## How to complete this task
Where does the string "como" occur in the records? Copy each line that holds it.

## Supplied material
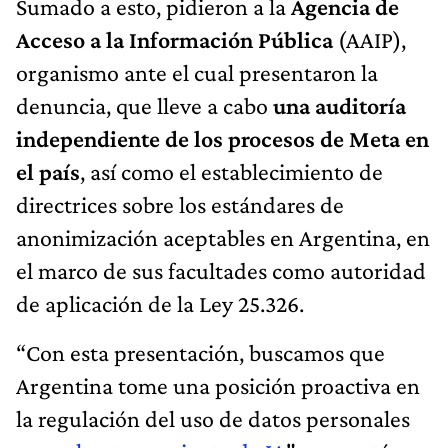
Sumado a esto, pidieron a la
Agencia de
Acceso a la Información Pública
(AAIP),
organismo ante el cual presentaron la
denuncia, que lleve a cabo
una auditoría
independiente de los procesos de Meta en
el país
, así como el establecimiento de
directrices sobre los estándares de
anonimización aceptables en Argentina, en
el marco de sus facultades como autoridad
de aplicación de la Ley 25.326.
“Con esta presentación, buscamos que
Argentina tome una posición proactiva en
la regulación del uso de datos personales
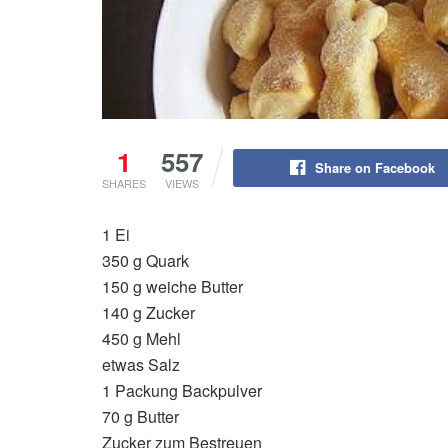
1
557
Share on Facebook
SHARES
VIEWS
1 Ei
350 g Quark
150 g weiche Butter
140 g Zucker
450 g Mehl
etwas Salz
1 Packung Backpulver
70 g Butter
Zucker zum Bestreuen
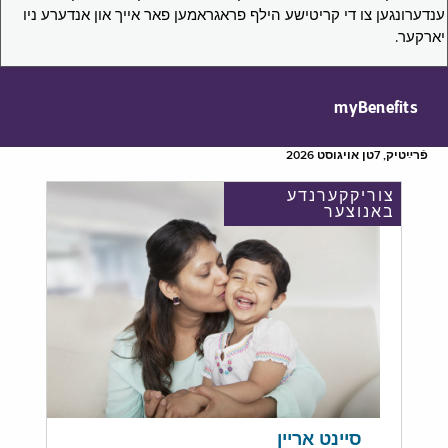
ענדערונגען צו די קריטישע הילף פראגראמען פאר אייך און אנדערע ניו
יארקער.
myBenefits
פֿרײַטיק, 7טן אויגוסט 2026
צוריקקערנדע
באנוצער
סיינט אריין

--

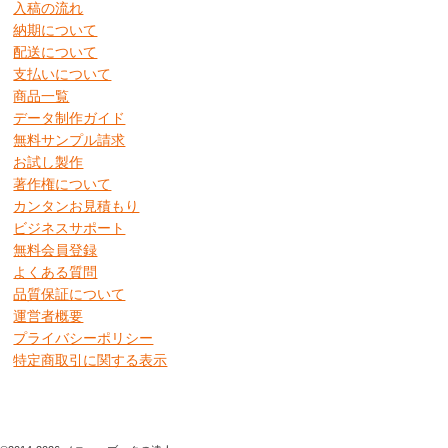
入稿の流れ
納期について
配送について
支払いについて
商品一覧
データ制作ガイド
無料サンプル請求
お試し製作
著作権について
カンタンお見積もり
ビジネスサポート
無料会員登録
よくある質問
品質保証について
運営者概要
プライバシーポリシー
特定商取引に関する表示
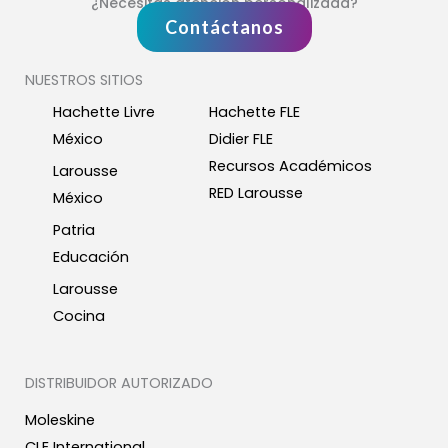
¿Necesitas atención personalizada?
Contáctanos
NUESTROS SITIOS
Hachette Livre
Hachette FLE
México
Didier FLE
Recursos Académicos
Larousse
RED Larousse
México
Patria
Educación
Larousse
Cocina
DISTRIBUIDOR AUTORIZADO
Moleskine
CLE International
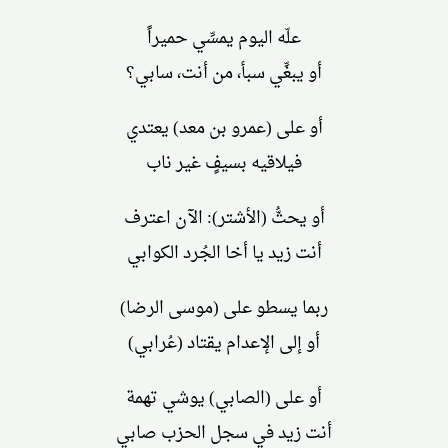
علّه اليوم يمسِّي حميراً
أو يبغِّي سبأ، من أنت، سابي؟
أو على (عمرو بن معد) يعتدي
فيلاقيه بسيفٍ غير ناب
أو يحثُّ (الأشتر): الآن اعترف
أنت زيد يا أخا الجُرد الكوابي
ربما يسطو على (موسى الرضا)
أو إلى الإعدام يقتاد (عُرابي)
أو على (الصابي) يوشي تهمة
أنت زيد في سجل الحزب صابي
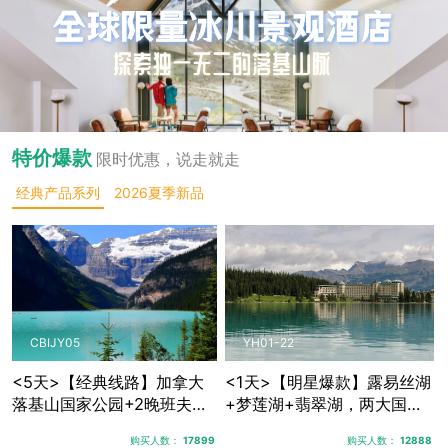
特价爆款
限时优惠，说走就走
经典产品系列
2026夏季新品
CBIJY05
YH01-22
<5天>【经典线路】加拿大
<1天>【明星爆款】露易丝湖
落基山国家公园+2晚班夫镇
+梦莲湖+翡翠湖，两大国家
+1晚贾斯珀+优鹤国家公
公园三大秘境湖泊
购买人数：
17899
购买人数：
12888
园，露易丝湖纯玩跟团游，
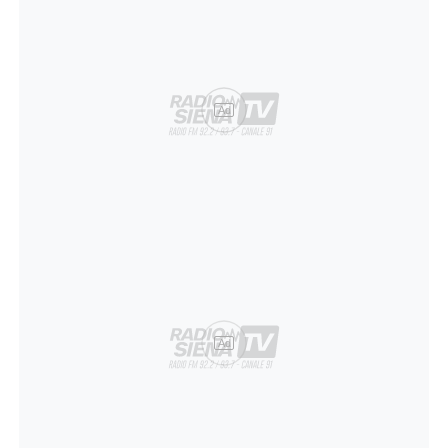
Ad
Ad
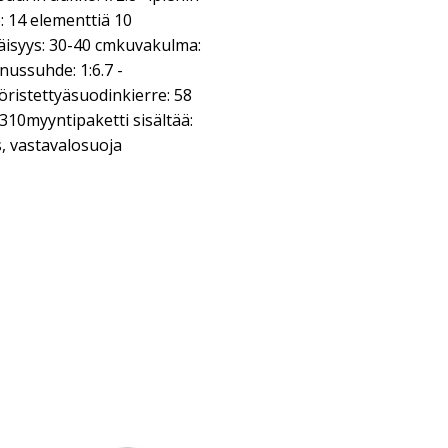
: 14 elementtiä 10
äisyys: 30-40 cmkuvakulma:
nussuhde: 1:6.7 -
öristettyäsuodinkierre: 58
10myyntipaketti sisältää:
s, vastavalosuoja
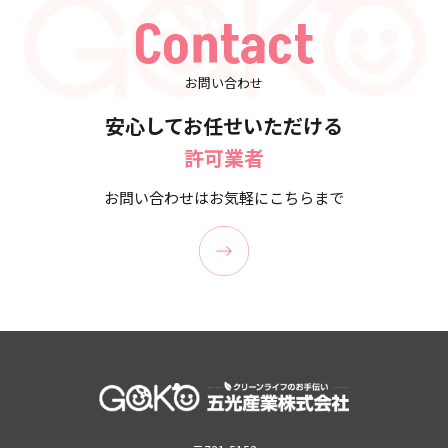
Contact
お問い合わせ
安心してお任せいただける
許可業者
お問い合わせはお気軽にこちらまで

## Response to this task
, así como el establecimiento de
el marco de sus facultades como autoridad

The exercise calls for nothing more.